On the fringes of the French Quarter, the funky Faubourg Marigny creeps northeast from Esplanade Avenue, while the Quarter's lakeside boundary, Rampart Street, marks the beginning of the historic, run-down African-American neighborhood of Tremé. On the other side of the Quarter, across Canal Street, the CBD (Central Business District), bounded by the river and I-10, spreads upriver to the Pontchartrain Expressway. Dominated by offices, hotels and banks, it also incorporates the revitalizing Warehouse District and, towards the lake, the gargantuan Superdome. A ferry ride across the river from the foot of Canal Street takes you to the suburban west bank and the residential district of old Algiers.
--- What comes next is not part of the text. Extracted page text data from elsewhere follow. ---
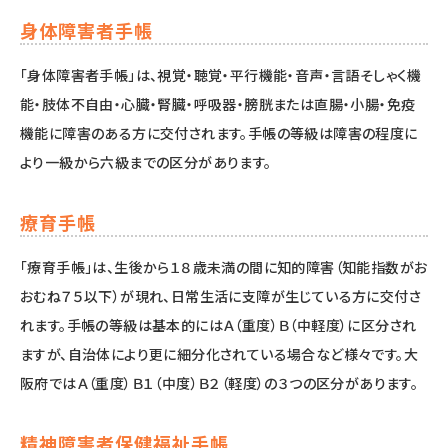
身体障害者手帳
「身体障害者手帳」は、視覚・聴覚・平行機能・音声・言語そしゃく機
能・肢体不自由・心臓・腎臓・呼吸器・膀胱または直腸・小腸・免疫
機能に障害のある方に交付されます。手帳の等級は障害の程度に
より一級から六級までの区分があります。
療育手帳
「療育手帳」は、生後から１８歳未満の間に知的障害（知能指数がお
おむね７５以下）が現れ、日常生活に支障が生じている方に交付さ
れます。手帳の等級は基本的にはＡ（重度）Ｂ（中軽度）に区分され
ますが、自治体により更に細分化されている場合など様々です。大
阪府ではＡ（重度）Ｂ１（中度）Ｂ２（軽度）の３つの区分があります。
精神障害者保健福祉手帳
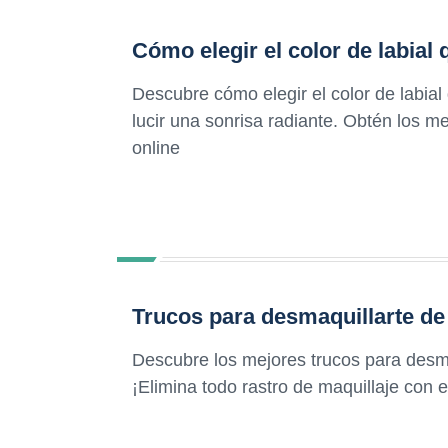
Cómo elegir el color de labial
Descubre cómo elegir el color de labial
lucir una sonrisa radiante. Obtén los m
online
Trucos para desmaquillarte de
Descubre los mejores trucos para desmaq
¡Elimina todo rastro de maquillaje con 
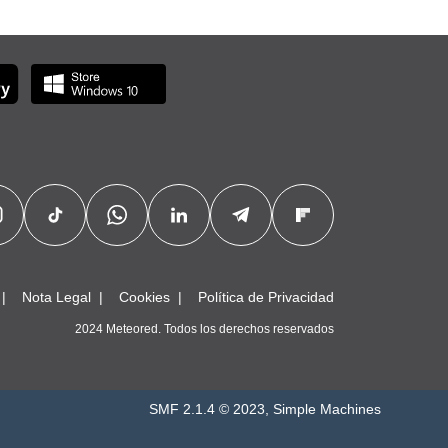
Nota Legal
Cookies
Política de Privacidad
2024 Meteored. Todos los derechos reservados
SMF 2.1.4 © 2023
,
Simple Machines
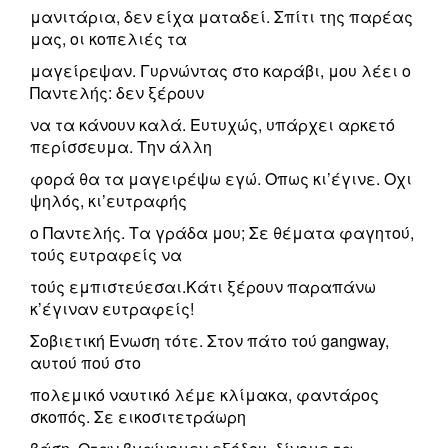
μανιτάρια, δεν είχα ματαδεί. Σπίτι της παρέας
μας, οι κοπελιές τα
μαγείρεψαν. Γυρνώντας στο καράβι, μου λέει ο
Παντελής: δεν ξέρουν
να τα κάνουν καλά. Ευτυχώς, υπάρχει αρκετό
περίσσευμα. Την άλλη
φορά θα τα μαγειρέψω εγώ. Οπως κι’έγινε. Οχι
ψηλός, κι’ευτραφής
ο Παντελής. Τα γράδα μου; Σε θέματα φαγητού,
τούς ευτραφείς να
τούς εμπιστεύεσαι.Κάτι ξέρουν παραπάνω
κ’έγιναν ευτραφείς!
Σοβιετική Ενωση τότε. Στον πάτο τού gangway,
αυτού πού στο
πολεμικό ναυτικό λέμε κλίμακα, φαντάρος
σκοπός. Σε εικοσιτετράωρη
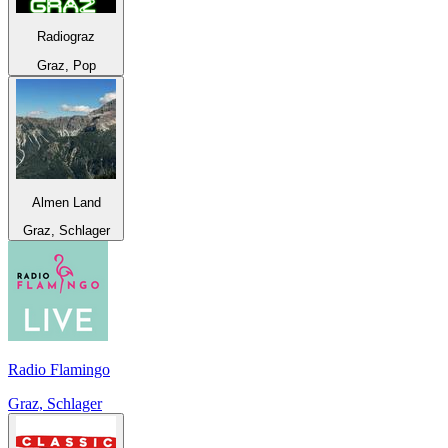
Radiograz
Graz, Pop
Almen Land
Graz, Schlager
Radio Flamingo
Graz, Schlager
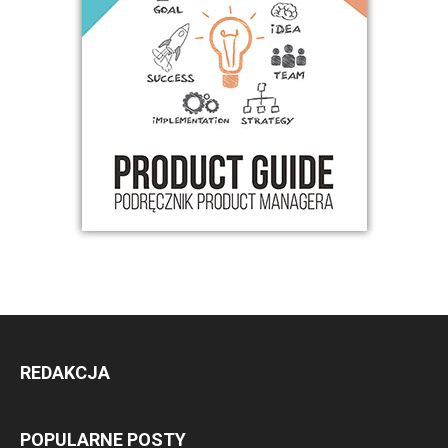
REDAKCJA
POPULARNE POSTY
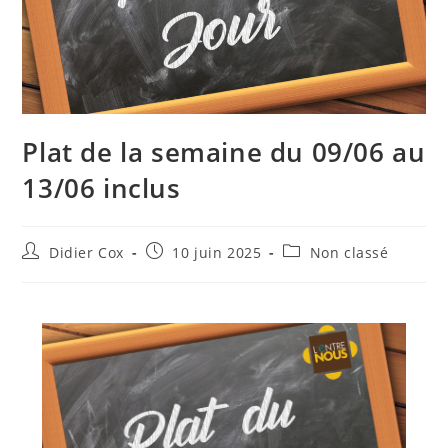
Plat de la semaine du 09/06 au
13/06 inclus
Didier Cox
10 juin 2025
Non classé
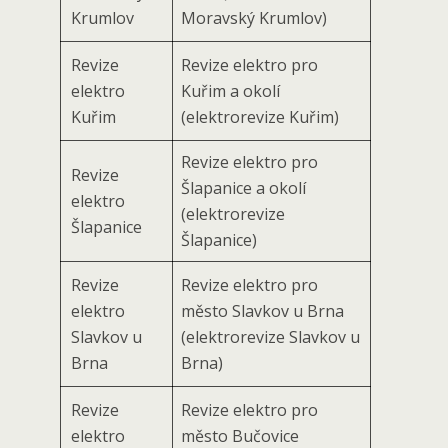
Krumlov
Moravský Krumlov)
Revize
Revize elektro pro
elektro
Kuřim a okolí
Kuřim
(elektrorevize Kuřim)
Revize elektro pro
Revize
Šlapanice a okolí
elektro
(elektrorevize
Šlapanice
Šlapanice)
Revize
Revize elektro pro
elektro
město Slavkov u Brna
Slavkov u
(elektrorevize Slavkov u
Brna
Brna)
Revize
Revize elektro pro
elektro
město Bučovice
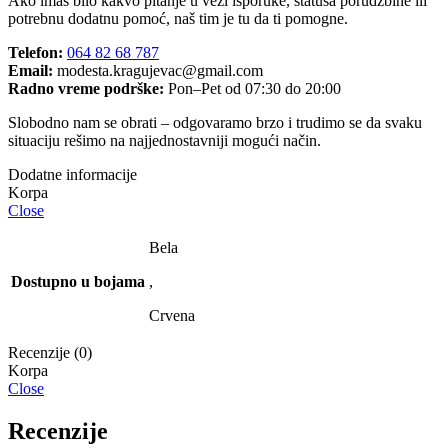
Ako imaš bilo kakvo pitanje u vezi isporuke, statusa porudžbine ili
potrebnu dodatnu pomoć, naš tim je tu da ti pomogne.
Telefon:
064 82 68 787
Email:
modesta.kragujevac@gmail.com
Radno vreme podrške:
Pon–Pet od 07:30 do 20:00
Slobodno nam se obrati – odgovaramo brzo i trudimo se da svaku
situaciju rešimo na najjednostavniji mogući način.
Dodatne informacije
Close
Bela
Dostupno u bojama
,
Crvena
Recenzije (0)
Close
Recenzije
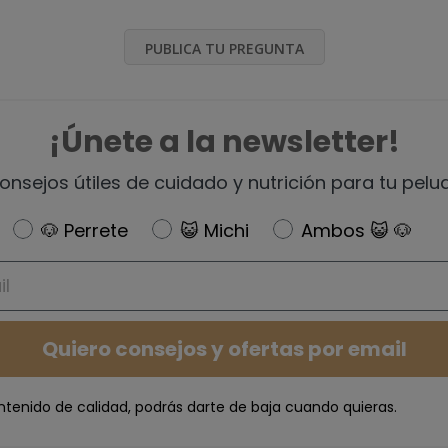
PUBLICA TU PREGUNTA
¡Únete a la newsletter!
onsejos útiles de cuidado y nutrición para tu pelu
Newsletter
🐶 Perrete
😺 Michi
Ambos 😺 🐶
Quiero consejos y ofertas por email
ntenido de calidad, podrás darte de baja cuando quieras.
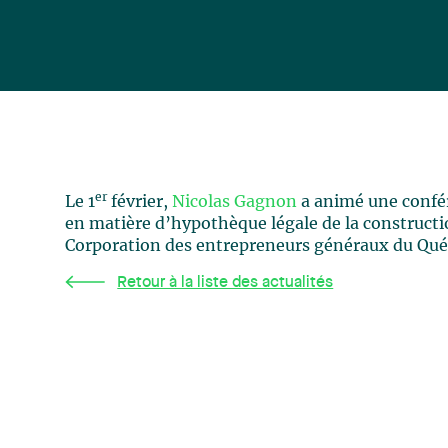
er
Le 1
février,
Nicolas Gagnon
a animé une confér
en matière d’hypothèque légale de la constructi
Corporation des entrepreneurs généraux du Qué
Retour à la liste des actualités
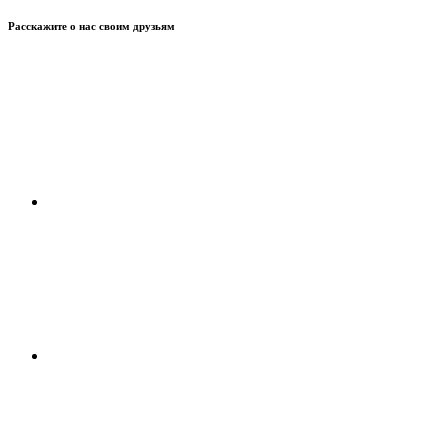
Расскажите о нас своим друзьям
Back on the east bank, it's an easy journey upriver from the CBD to the Garden District, an area of gorgeous old mansions, some of them in delectable ruin. The Lower Garden District, creeping between the expressway and Jackson, is quite a different creature, its run-down old houses filled with impoverished artists and musicians. The best way to get to either neighborhood is on the streetcar along swanky St Charles Avenue, the Garden District's lakeside boundary. You can also approach it from Magazine Street, a six-mile stretch of galleries and antique stores that runs parallel to St Charles riverside. Entering the Garden District, you've crossed the official boundary into uptown, which spreads upriver to encompass Audubon Park and Zoo.

In August of 2005, the devastation which resulted from Hurricane Katrina and the subsequent flooding of over 80% of the city changed everything.  However today, there are more restaurants and hotels open than before the storm, with the city's population at well over 90% of pre-storm levels.  And virtually anything that a tourist would like to do awaits you.